I thought about it, but there wasn't an equivalent in HashSet's translated-key code that I could crib from, and I don't trust my template fu enough to write one. Maybe Maciej could look at that (I never heard back from him about this patch.)

>I think we should consider marking this member function inline so it gets
>inlined into the constructors.

It already does get inlined by the -O3 optimizer (I disassembled to make sure.) IMHO I'd rather leave it up to the optimizer to make the decision in this case, esp. since I can imagine some WebKit clients (like mobile devices) may want different size/speed tradeoffs.

>Wrong position here for the "&" character.

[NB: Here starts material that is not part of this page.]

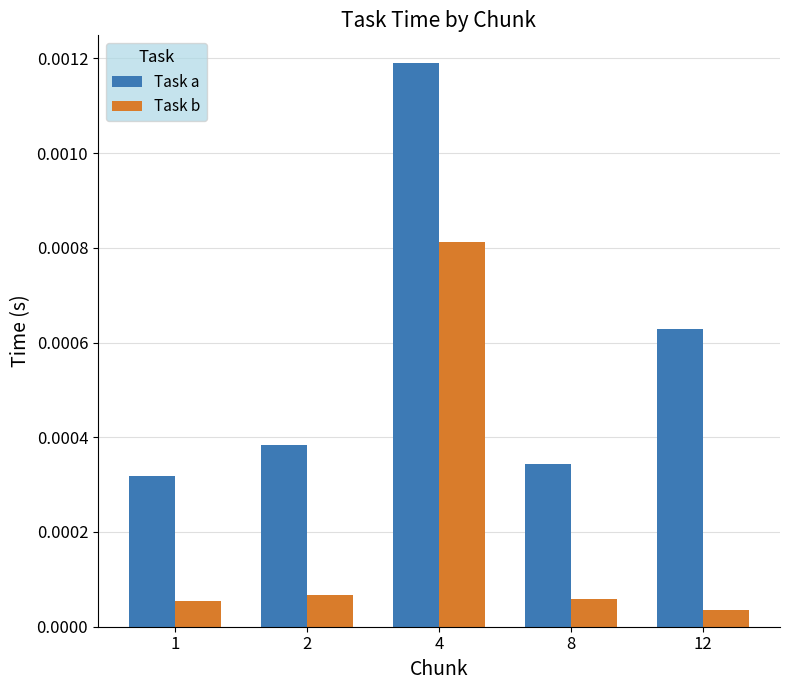

Count the Task a values in the range 0 to 1.

5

Ack! I'm sorry I keep messing these up. I swear to god I pored over my last patch to make sure I hadn't left any punctuation in the ri^H^Hwrong place, but I was clearly being blind to ampersands. I'll fix those, and the comments too.

>It's probably not good that the HTTPHeaderMap::get function takes an const
>AtomicString& rather than a const String&. If the caller has a String but not
>an AtomicString, it will make things slower with no benefit.

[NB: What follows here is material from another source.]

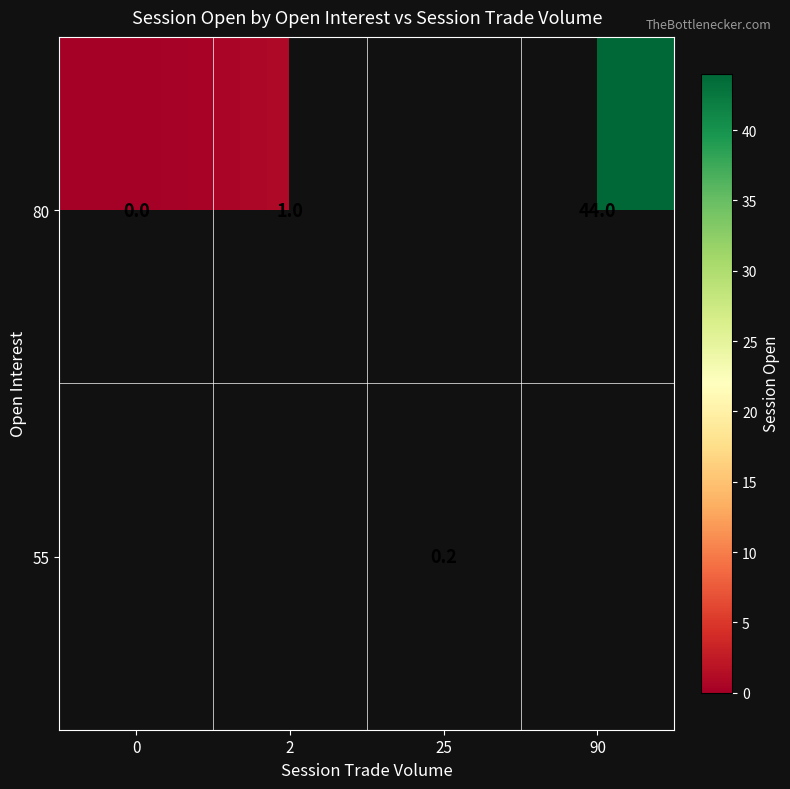

What is the sum of the 80 values at 0 and 90?

44.0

Are you suggesting to implement get(String) by writing another alternate-key adapter? Or do you think the class declaration itself should change to be based on a HashMap<String,String>?
Comment 12 Jens Alfke 2009-12-01 16:07:21 PST
Committed r51566 (incorporating spelling and comment fixes.)
Comment 13 Darin Adler 2009-12-01 17:56:47 PST
(In reply to comment #11)
> It already does get inlined by the -O3 optimizer (I disassembled to make sure.)

I don't think the Mac OS X WebKit is built with -O3.
Comment 14 Mark Rowe (bdash) 2009-12-01 18:15:08 PST
(In reply to comment #13)
> (In reply to comment #11)
> > It already does get inlined by the -O3 optimizer (I disassembled to make sure.)
> 
> I don't think the Mac OS X WebKit is built with -O3.

From WebCore/Configurations/Base.xcconfig:
GCC_OPTIMIZATION_LEVEL_normal = 2;
GCC_OPTIMIZATION_LEVEL_debug = 0;
Comment 15 Jens Alfke 2009-12-02 12:47:55 PST
Ah, good point Mark. I was disassembling in Chromium's WebCore.xcodeproj, not Safari's.
I tried this with Safari's WebCore project, and the init method is not inlined. Sorry about that.

Whether this is worthwhile depends on how many QualifiedName objects get constructed. There's one instance per unique HTML/XML tag, i.e. a couple of hundred at most. Shaving a couple of nanoseconds off of each constructor doesn't seem like it would make any difference. You can file a new bug on this if you disagree, though.